Ricordi di scuola estemporanei🎒
Ho tanti bellissimi ricordi che riaffiorano quasi all’improvviso, basta una frase detta da qualcuno, o una vecchia fotografia per aprire magicamente la mia scatola dei ricordi. Mi appare nitidamente un grande cortile… il cortile della mia scuola elementare. Ricordo che si arrivava a scuola in anticipo, perché doveva esserci il tempo per sistemarci, prima dell’ingresso in classe.
La mia maestra alle elementari era la mitica Suor Eugenia. Maestra in tutti i sensi, non solo a scuola ma in molte situazioni della vita, lei ha sviluppano le nostre capacità di organizzarci e diventare più autonomi, senza l’aiuto dei genitori… “Aiuto vietatissimo“. Era la maestra quando andavi in chiesa, era la maestra pronta a redarguirti ma allo stesso tempo pronta a darti consigli, a giocare con noi a pallone, del resto la classe era prettamente maschile più che femminile!
Ricordo che, ci ordinava in fila e noi pronti con il nostro compagno a fianco, in un silenzio quasi surreale. Ricordo la cattedra, il registro, la lavagna, l’appello e la preghiera… Un buon modo per cominciare la giornata, appena dopo il risveglio, è l’offerta del mattino: “Signore, offro a Te questo giorno.”
Non si giudicavano le maestre, non ti erano antipatiche o simpatiche, erano come le mamme, potevi litigarci, potevi andarci poco d’accordo ma non le mettevi mica in discussione. I quaderni quando finivano ti sentivi orgoglioso. Lo volevi far sapere a tutti che avevi finito il quaderno e ne potevi iniziare un altro, la prima pagina del nuovo quaderno era una festa. Ogni tanto saltavi le pagine per errore e allora le dovevi incollare, la colla si metteva sui quattro lati e a croce, non c’era altro modo.
I capelli lunghi si incastravano nelle viti dello schienale delle sedie, ne restavano ciocche intere lì attaccate. Quando sentivi tirare ogni volta ti giravi incavolata verso il compagno dietro, perché pensavi fosse lui a tirare. C’erano dondolatori espertissimi che alla dondolata avanti e indietro preferivano i 360° su una sola zampa della sedia. La maestra iniziava la campagna antidondolamento in prima per non smetterla fino alla quinta elementare.

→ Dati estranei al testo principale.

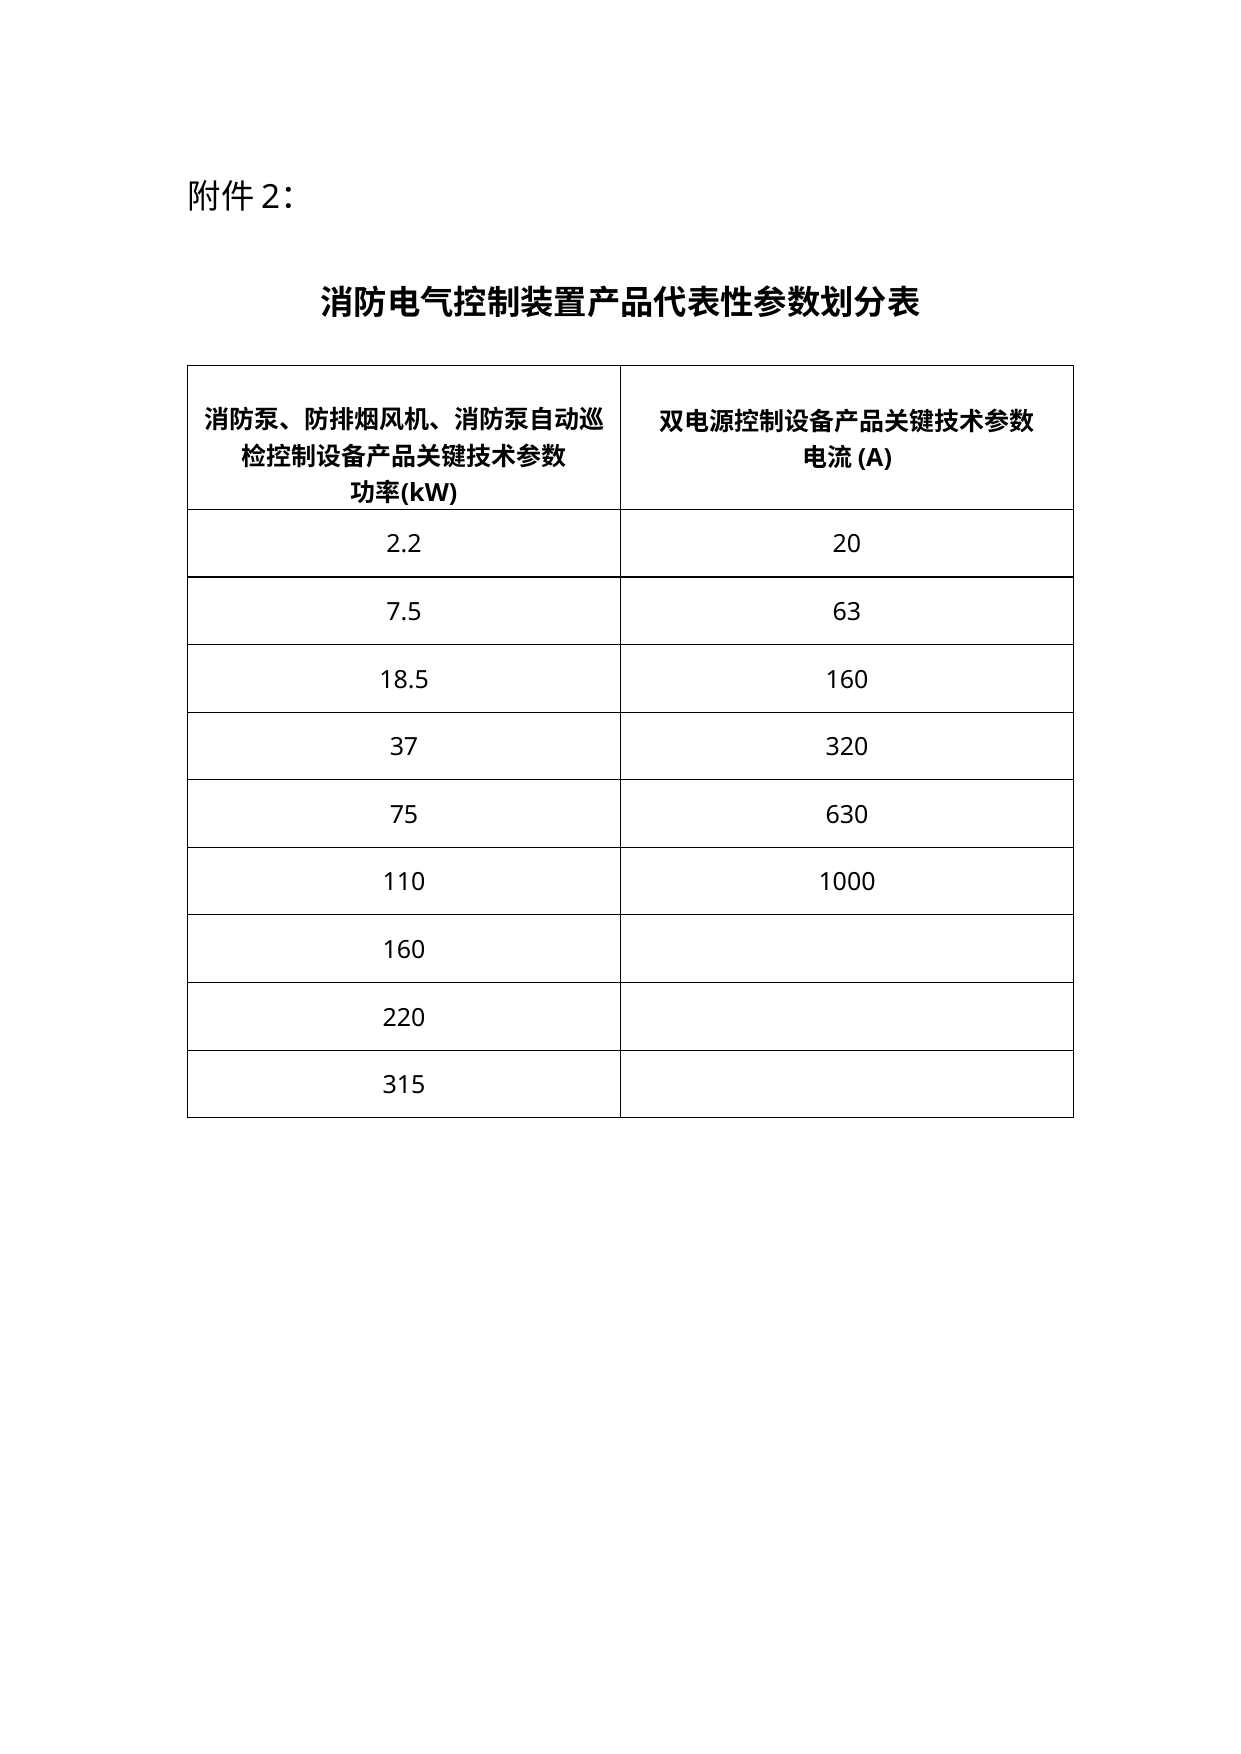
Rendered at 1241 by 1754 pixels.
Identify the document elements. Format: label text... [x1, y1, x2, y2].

Ci veniva anche detto di mettere la testa sul banco e di dormire, come i cavalli. Si facevano i cartelloni, i cartelloni partivano bene e finivano male, con le lettere tutte schiacciate perché ti mancava lo spazio. Era uno strazio per me guardarli lì appesi, tutti stortignaccoli, non vedevo l’ora che cambiasse argomento e si ricominciasse con un cartellone nuovo.
I banchi cambiavano spesso posizione, a ferro di cavallo, a isola, a file di due o tre banchi. Come se la collocazione nello spazio potesse migliorare la nostra resa, feng shui elementare. Se rivolgiamo Francesco a nord magari capisce meglio… doveva essere questa la speranza.
La frase che ripetevamo di più era Lo dico alla maestra. Qualcuno ti faceva arrabbiare e tu “lo dico alla maestra”. Qualsiasi cosa la dicevi alla maestra e tutti noi ignoravamo quanto alla maestra non fregasse una beata ceppa di quello che dovevamo dirle. E così è era e sarà, nei secoli dei secoli.